Data section:
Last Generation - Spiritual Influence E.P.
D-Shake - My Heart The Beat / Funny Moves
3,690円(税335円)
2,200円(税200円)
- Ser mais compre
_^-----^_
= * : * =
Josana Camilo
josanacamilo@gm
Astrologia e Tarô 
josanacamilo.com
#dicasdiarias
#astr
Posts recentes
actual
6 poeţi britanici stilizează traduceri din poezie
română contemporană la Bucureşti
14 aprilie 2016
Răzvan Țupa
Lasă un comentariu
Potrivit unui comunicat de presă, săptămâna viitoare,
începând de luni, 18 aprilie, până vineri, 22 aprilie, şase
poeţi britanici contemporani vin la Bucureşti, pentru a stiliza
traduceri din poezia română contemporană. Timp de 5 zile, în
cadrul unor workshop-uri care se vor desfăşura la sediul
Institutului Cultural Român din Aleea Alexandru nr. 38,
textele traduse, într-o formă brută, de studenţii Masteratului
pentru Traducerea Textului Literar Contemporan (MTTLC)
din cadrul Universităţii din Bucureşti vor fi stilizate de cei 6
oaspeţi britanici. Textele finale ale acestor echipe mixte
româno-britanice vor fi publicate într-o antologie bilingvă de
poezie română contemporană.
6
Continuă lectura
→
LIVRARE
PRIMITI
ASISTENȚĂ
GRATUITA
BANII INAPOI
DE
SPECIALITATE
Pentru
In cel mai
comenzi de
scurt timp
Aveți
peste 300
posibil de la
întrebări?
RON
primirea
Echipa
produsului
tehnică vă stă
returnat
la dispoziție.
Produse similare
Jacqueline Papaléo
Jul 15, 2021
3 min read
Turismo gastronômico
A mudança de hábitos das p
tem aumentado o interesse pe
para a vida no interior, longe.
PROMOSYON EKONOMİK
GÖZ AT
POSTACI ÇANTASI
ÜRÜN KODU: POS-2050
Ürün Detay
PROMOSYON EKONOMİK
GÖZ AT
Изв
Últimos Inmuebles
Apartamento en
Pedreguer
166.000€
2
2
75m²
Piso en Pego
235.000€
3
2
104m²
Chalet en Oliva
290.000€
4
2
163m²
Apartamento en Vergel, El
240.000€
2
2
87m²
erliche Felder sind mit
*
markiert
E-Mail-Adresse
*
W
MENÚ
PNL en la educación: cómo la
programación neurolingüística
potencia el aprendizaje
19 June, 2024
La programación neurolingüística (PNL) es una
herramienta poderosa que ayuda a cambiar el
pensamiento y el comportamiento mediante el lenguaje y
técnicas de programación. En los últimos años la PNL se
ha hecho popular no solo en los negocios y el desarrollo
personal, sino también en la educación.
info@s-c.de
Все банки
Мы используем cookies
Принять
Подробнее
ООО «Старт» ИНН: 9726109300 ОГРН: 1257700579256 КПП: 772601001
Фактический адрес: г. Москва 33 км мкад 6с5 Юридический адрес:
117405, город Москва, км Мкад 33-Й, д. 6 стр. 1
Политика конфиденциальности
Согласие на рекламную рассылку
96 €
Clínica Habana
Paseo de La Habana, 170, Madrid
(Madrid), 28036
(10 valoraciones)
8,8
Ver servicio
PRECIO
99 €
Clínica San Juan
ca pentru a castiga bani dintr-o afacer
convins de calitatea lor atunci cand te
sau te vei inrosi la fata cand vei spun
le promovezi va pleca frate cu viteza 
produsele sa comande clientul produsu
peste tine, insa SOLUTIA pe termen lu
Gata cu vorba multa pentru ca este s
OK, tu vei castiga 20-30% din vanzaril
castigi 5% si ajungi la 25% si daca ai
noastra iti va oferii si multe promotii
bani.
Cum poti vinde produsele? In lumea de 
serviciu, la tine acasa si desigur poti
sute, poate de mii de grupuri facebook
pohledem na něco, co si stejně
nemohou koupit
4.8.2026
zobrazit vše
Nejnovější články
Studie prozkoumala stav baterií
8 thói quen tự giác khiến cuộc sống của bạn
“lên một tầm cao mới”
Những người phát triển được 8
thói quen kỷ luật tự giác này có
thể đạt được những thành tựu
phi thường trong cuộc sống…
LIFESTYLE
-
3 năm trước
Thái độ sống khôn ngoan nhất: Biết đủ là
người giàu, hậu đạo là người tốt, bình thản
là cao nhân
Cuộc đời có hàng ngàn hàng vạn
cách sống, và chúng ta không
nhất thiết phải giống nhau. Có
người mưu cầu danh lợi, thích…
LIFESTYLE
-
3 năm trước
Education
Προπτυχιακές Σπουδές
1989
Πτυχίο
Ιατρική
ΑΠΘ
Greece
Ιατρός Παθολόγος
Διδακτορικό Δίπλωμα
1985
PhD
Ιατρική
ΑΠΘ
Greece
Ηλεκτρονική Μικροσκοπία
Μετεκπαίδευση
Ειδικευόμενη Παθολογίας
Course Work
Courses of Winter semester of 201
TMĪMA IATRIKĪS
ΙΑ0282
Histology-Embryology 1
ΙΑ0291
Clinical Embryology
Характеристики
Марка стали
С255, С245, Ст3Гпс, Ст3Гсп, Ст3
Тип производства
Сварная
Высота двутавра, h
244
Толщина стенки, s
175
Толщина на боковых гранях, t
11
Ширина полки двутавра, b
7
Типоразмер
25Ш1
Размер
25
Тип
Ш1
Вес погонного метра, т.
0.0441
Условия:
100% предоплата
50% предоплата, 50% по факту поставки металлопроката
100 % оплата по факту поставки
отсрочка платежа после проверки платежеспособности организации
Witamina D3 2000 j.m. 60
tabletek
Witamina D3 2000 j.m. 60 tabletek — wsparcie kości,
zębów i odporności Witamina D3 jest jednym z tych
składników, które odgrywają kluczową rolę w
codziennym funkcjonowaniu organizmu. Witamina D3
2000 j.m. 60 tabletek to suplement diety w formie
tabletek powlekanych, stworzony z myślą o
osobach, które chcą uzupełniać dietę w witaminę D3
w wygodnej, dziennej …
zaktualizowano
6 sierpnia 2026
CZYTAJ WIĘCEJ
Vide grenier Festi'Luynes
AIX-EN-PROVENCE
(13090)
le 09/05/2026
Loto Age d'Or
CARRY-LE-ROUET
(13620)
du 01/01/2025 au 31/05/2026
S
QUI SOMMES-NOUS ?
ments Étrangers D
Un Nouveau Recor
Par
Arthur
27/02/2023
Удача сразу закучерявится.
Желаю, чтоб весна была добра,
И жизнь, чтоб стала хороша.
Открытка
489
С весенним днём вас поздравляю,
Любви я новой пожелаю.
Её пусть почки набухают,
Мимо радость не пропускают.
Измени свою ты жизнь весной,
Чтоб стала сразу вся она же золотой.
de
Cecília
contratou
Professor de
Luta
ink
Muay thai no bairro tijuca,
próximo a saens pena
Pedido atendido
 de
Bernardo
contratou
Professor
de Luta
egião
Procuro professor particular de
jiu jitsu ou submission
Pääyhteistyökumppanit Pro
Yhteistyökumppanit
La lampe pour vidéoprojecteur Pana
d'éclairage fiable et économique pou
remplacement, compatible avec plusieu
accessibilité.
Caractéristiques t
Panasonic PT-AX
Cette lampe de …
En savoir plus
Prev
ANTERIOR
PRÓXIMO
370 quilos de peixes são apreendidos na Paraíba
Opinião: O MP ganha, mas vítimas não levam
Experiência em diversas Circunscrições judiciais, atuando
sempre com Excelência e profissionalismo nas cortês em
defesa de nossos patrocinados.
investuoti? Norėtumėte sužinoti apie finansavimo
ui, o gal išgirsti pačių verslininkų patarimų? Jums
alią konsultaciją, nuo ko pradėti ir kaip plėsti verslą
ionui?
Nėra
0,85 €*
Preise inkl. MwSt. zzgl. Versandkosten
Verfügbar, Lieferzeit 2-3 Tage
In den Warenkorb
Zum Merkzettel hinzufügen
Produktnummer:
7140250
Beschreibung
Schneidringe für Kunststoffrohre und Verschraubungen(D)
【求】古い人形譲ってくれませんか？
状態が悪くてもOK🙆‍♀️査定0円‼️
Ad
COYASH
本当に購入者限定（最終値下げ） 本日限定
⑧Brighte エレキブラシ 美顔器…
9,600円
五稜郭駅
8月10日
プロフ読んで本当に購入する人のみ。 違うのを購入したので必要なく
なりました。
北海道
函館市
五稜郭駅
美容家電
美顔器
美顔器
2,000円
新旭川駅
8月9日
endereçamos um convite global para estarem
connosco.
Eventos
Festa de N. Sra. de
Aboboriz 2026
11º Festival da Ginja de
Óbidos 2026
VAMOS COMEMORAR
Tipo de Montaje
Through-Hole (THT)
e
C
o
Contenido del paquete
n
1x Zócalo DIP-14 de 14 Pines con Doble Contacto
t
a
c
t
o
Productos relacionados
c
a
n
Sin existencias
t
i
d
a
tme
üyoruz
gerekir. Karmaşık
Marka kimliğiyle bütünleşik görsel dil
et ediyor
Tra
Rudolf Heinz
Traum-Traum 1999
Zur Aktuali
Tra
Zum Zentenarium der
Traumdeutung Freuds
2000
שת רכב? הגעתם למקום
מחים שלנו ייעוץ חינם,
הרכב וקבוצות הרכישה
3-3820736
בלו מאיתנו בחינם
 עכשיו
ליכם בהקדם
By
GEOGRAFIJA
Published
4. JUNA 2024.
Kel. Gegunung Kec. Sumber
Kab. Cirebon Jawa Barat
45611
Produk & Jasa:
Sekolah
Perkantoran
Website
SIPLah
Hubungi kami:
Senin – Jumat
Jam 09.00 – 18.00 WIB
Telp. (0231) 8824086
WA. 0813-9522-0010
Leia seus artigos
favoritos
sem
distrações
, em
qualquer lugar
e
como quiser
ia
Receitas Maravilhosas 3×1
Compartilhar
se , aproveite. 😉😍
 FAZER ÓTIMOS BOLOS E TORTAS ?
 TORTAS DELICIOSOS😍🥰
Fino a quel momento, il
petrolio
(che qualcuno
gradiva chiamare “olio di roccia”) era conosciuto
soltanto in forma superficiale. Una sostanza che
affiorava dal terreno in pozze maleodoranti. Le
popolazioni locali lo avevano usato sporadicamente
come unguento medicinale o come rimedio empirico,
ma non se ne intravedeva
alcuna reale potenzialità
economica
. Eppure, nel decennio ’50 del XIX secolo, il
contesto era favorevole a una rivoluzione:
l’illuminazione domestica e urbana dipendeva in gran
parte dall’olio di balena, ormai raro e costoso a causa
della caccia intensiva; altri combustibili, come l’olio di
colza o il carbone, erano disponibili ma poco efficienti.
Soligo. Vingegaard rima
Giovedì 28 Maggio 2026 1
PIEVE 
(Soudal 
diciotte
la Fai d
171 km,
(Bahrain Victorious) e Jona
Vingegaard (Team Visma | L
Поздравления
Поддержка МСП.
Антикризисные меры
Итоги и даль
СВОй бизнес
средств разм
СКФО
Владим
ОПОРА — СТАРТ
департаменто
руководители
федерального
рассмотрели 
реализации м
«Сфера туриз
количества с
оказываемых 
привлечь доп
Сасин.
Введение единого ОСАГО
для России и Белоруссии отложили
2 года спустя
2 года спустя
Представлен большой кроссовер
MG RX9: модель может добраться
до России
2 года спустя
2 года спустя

What is needed:
Repeat exactly the lines above from the one with "người mưu cầu danh lợi, thích…" up to and including the one with "zębów i odporności". No other line belongs in the reply.

Task response:
người mưu cầu danh lợi, thích…
LIFESTYLE
-
3 năm trước
Education
Προπτυχιακές Σπουδές
1989
Πτυχίο
Ιατρική
ΑΠΘ
Greece
Ιατρός Παθολόγος
Διδακτορικό Δίπλωμα
1985
PhD
Ιατρική
ΑΠΘ
Greece
Ηλεκτρονική Μικροσκοπία
Μετεκπαίδευση
Ειδικευόμενη Παθολογίας
Course Work
Courses of Winter semester of 201
TMĪMA IATRIKĪS
ΙΑ0282
Histology-Embryology 1
ΙΑ0291
Clinical Embryology
Характеристики
Марка стали
С255, С245, Ст3Гпс, Ст3Гсп, Ст3
Тип производства
Сварная
Высота двутавра, h
244
Толщина стенки, s
175
Толщина на боковых гранях, t
11
Ширина полки двутавра, b
7
Типоразмер
25Ш1
Размер
25
Тип
Ш1
Вес погонного метра, т.
0.0441
Условия:
100% предоплата
50% предоплата, 50% по факту поставки металлопроката
100 % оплата по факту поставки
отсрочка платежа после проверки платежеспособности организации
Witamina D3 2000 j.m. 60
tabletek
Witamina D3 2000 j.m. 60 tabletek — wsparcie kości,
zębów i odporności Witamina D3 jest jednym z tych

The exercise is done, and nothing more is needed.